> [Page-level text extractions]
========================

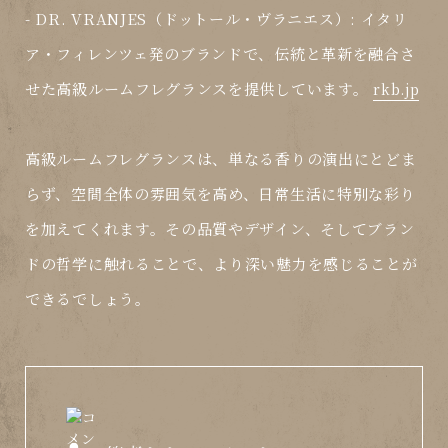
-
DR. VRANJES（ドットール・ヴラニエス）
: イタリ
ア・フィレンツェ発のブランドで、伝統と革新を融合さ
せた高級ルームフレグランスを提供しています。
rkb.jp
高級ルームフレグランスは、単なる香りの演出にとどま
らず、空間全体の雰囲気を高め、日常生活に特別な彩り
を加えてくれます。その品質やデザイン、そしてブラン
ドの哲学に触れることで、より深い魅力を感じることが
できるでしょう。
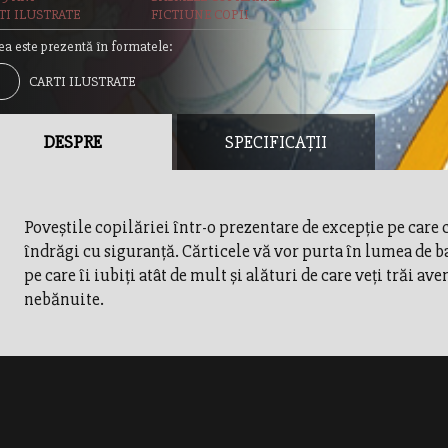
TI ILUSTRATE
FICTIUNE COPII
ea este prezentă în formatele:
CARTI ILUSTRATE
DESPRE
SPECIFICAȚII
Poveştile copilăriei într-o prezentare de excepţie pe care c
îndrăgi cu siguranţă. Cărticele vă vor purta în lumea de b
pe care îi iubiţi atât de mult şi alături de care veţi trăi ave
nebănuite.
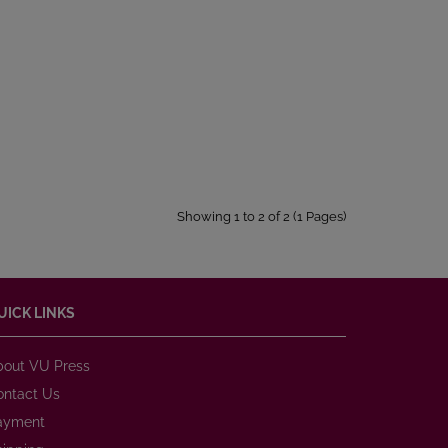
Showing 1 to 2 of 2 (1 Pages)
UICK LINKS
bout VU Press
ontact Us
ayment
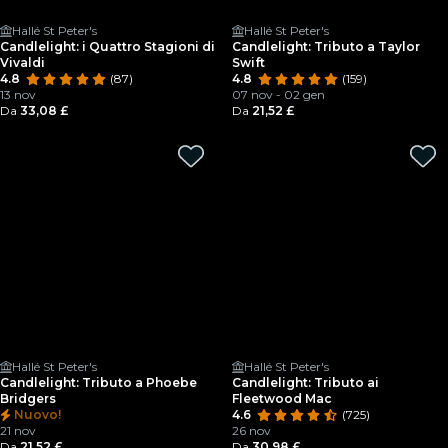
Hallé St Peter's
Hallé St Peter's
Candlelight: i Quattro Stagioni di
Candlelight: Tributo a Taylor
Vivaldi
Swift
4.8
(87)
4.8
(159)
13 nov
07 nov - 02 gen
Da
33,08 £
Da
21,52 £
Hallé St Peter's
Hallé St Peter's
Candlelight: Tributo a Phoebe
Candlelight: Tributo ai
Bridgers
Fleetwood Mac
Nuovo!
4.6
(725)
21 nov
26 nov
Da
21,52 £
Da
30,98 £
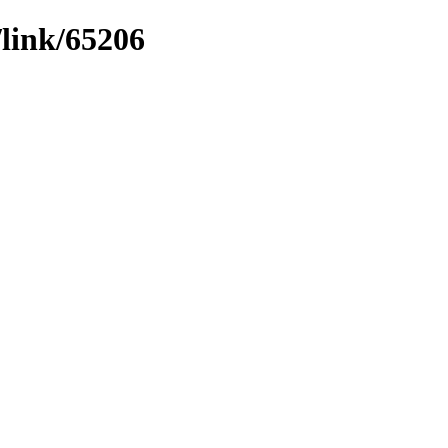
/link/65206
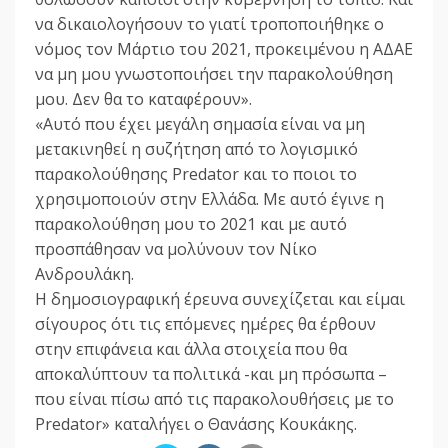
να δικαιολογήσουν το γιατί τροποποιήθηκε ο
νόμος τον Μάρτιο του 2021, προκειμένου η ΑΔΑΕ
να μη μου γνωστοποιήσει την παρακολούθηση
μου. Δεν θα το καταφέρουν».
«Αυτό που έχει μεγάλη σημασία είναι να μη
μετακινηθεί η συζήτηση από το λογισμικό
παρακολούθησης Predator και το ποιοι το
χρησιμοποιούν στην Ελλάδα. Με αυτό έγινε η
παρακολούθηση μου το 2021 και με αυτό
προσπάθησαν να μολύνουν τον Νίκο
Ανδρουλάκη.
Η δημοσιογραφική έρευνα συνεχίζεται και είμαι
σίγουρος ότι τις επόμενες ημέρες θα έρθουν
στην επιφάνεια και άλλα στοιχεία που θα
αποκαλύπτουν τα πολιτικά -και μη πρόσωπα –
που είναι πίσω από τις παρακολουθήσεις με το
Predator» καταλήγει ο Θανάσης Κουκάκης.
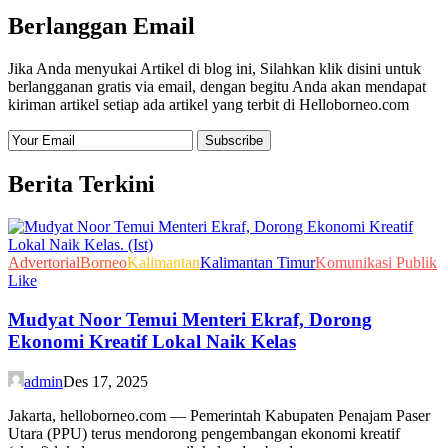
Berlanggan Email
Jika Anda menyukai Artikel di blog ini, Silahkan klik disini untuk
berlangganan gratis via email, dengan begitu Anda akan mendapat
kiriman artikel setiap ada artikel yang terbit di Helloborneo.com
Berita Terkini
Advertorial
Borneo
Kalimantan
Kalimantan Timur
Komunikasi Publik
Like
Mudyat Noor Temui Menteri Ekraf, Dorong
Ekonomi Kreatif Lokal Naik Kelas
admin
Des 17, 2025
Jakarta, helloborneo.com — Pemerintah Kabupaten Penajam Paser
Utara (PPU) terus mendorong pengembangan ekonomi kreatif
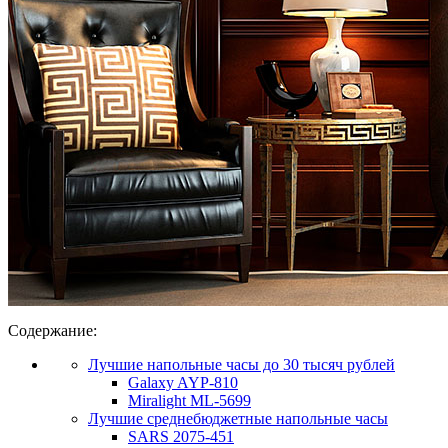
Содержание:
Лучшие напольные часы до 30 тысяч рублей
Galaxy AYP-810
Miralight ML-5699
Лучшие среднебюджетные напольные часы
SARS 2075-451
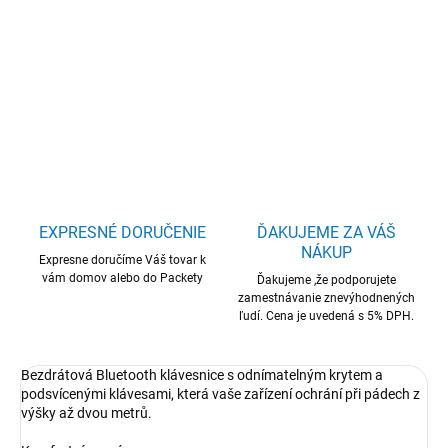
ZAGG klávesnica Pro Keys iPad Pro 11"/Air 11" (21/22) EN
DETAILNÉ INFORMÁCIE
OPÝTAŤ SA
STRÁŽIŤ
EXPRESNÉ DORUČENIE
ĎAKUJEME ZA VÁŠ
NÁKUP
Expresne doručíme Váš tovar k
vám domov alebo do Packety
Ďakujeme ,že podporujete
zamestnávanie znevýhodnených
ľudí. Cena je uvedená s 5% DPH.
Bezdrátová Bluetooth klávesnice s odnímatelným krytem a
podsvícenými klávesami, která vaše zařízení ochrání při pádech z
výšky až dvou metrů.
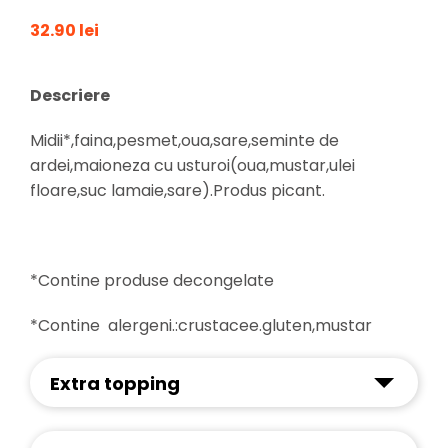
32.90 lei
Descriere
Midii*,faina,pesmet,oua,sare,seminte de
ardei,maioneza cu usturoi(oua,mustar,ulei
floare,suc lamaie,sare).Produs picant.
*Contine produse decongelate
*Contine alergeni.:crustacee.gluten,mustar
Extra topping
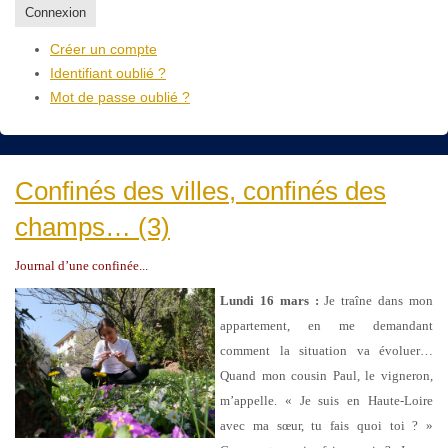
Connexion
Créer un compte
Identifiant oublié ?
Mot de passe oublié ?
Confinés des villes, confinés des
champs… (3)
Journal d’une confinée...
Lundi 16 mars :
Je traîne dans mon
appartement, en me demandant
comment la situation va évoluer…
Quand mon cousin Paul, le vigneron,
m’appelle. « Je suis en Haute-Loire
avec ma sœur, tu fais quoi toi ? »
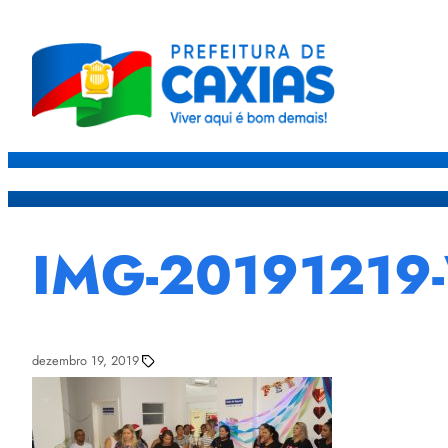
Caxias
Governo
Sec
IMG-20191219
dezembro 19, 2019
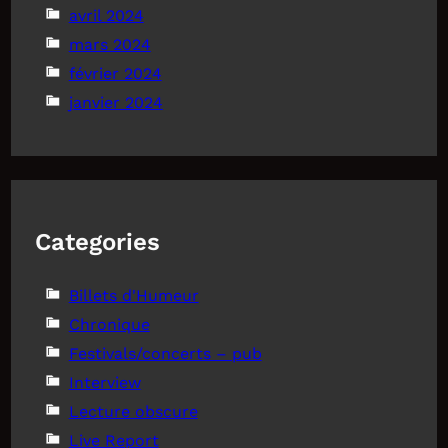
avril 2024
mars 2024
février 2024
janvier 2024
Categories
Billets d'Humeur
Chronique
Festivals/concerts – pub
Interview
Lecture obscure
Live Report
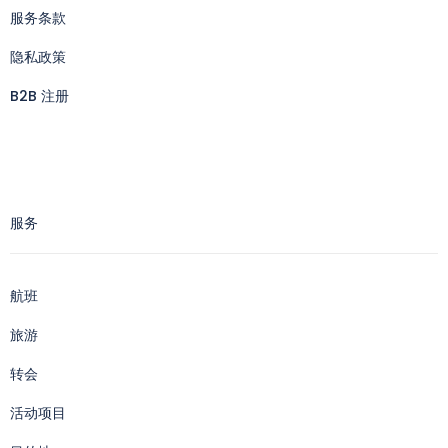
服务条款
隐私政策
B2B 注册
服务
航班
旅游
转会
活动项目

========================

> [What this task involves]
Please extract exactly the lines of the data, from the first through the line containing "σίγουρος ότι τις επόμενες ημέρες θα έρθουν", and add no pictures to the copy.

> [Exercise solution]
-
DR. VRANJES（ドットール・ヴラニエス）
: イタリ
ア・フィレンツェ発のブランドで、伝統と革新を融合さ
せた高級ルームフレグランスを提供しています。
rkb.jp
高級ルームフレグランスは、単なる香りの演出にとどま
らず、空間全体の雰囲気を高め、日常生活に特別な彩り
を加えてくれます。その品質やデザイン、そしてブラン
ドの哲学に触れることで、より深い魅力を感じることが
できるでしょう。
TI ILUSTRATE
FICTIUNE COPII
ea este prezentă în formatele:
CARTI ILUSTRATE
DESPRE
SPECIFICAȚII
Poveştile copilăriei într-o prezentare de excepţie pe care c
îndrăgi cu siguranţă. Cărticele vă vor purta în lumea de b
pe care îi iubiţi atât de mult şi alături de care veţi trăi ave
nebănuite.
Showing 1 to 2 of 2 (1 Pages)
UICK LINKS
bout VU Press
ontact Us
ayment
Hallé St Peter's
Hallé St Peter's
Candlelight: i Quattro Stagioni di
Candlelight: Tributo a Taylor
Vivaldi
Swift
4.8
(87)
4.8
(159)
13 nov
07 nov - 02 gen
Da
33,08 £
Da
21,52 £
Hallé St Peter's
Hallé St Peter's
Candlelight: Tributo a Phoebe
Candlelight: Tributo ai
Bridgers
Fleetwood Mac
Nuovo!
4.6
(725)
21 nov
26 nov
Da
21,52 £
Da
30,98 £
/link/65206
να δικαιολογήσουν το γιατί τροποποιήθηκε ο
νόμος τον Μάρτιο του 2021, προκειμένου η ΑΔΑΕ
να μη μου γνωστοποιήσει την παρακολούθηση
μου. Δεν θα το καταφέρουν».
«Αυτό που έχει μεγάλη σημασία είναι να μη
μετακινηθεί η συζήτηση από το λογισμικό
παρακολούθησης Predator και το ποιοι το
χρησιμοποιούν στην Ελλάδα. Με αυτό έγινε η
παρακολούθηση μου το 2021 και με αυτό
προσπάθησαν να μολύνουν τον Νίκο
Ανδρουλάκη.
Η δημοσιογραφική έρευνα συνεχίζεται και είμαι
σίγουρος ότι τις επόμενες ημέρες θα έρθουν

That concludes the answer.